BEGIN DATA EXCERPTS
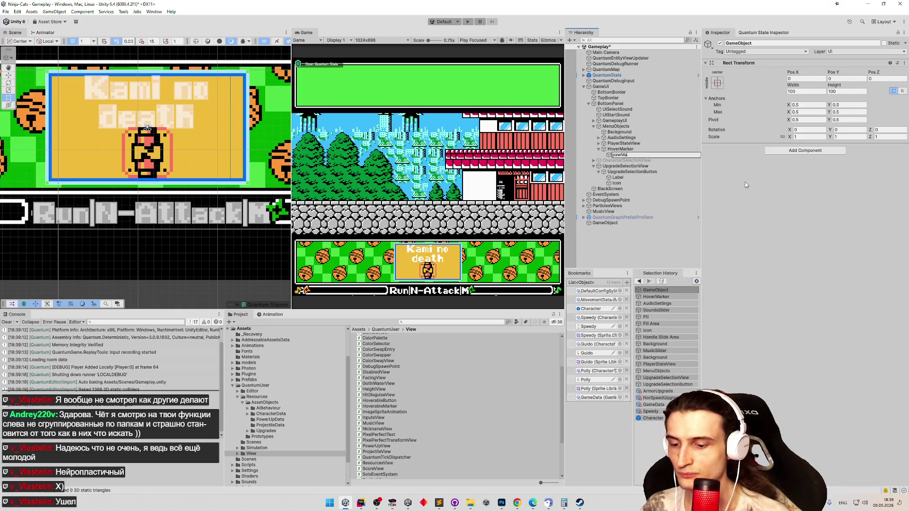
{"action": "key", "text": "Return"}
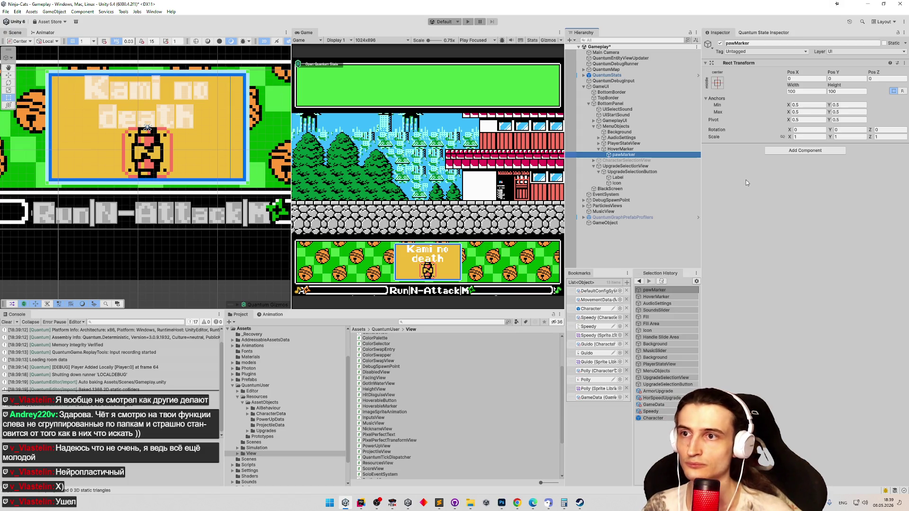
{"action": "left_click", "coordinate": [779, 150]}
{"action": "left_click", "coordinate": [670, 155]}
END DATA EXCERPTS
BEGIN DATA EXCERPTS
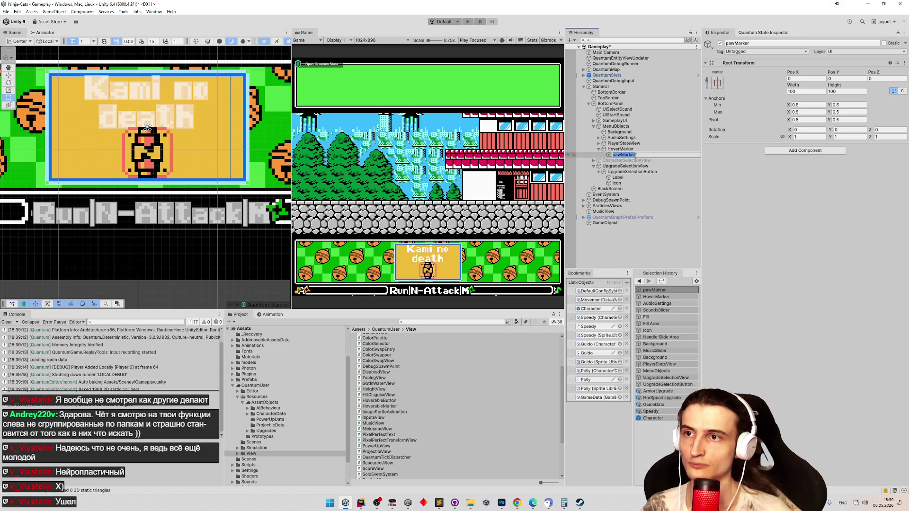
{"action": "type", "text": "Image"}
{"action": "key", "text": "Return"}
END DATA EXCERPTS
BEGIN DATA EXCERPTS
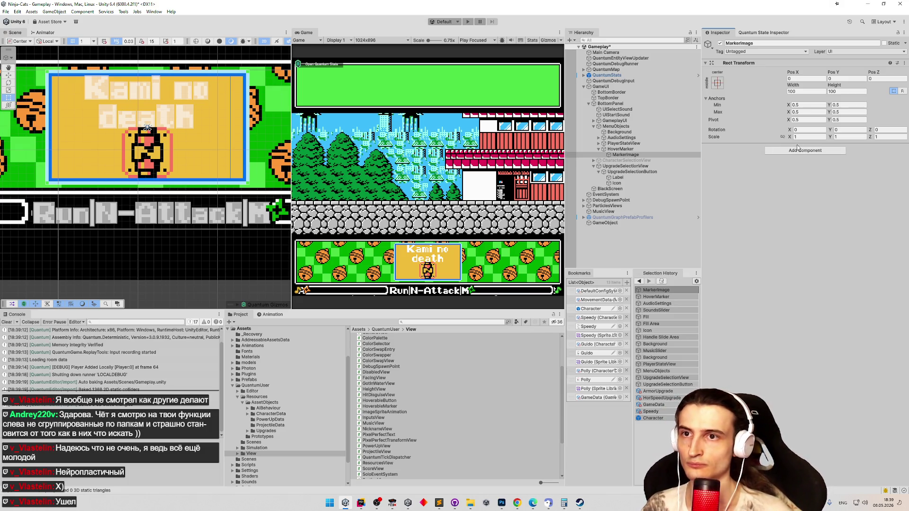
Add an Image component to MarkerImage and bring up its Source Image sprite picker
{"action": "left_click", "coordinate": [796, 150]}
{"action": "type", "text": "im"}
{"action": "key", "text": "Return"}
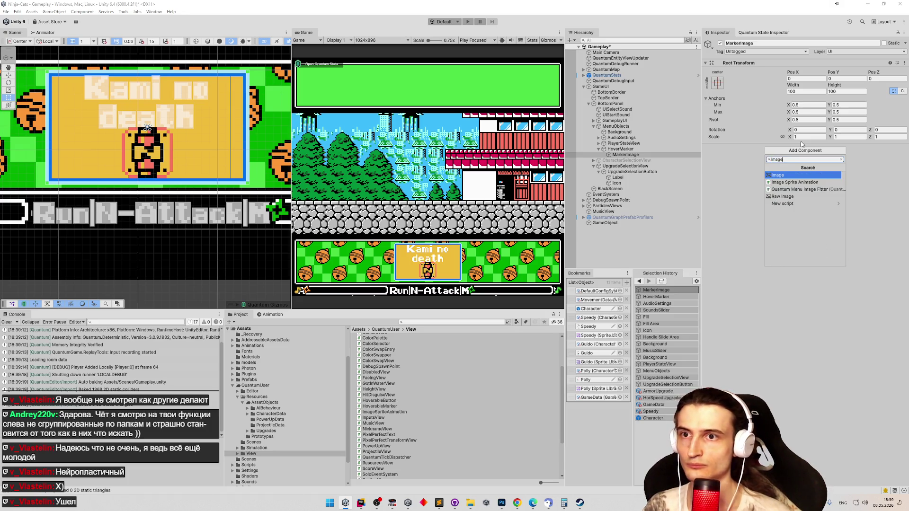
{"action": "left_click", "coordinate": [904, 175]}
END DATA EXCERPTS
Look for the word "coordinate". Copy out every line of the data that has it.

* _OUTPUT FOR THIS EXERCISE_:
{"action": "left_click", "coordinate": [779, 150]}
{"action": "left_click", "coordinate": [670, 155]}
{"action": "left_click", "coordinate": [796, 150]}
{"action": "left_click", "coordinate": [904, 175]}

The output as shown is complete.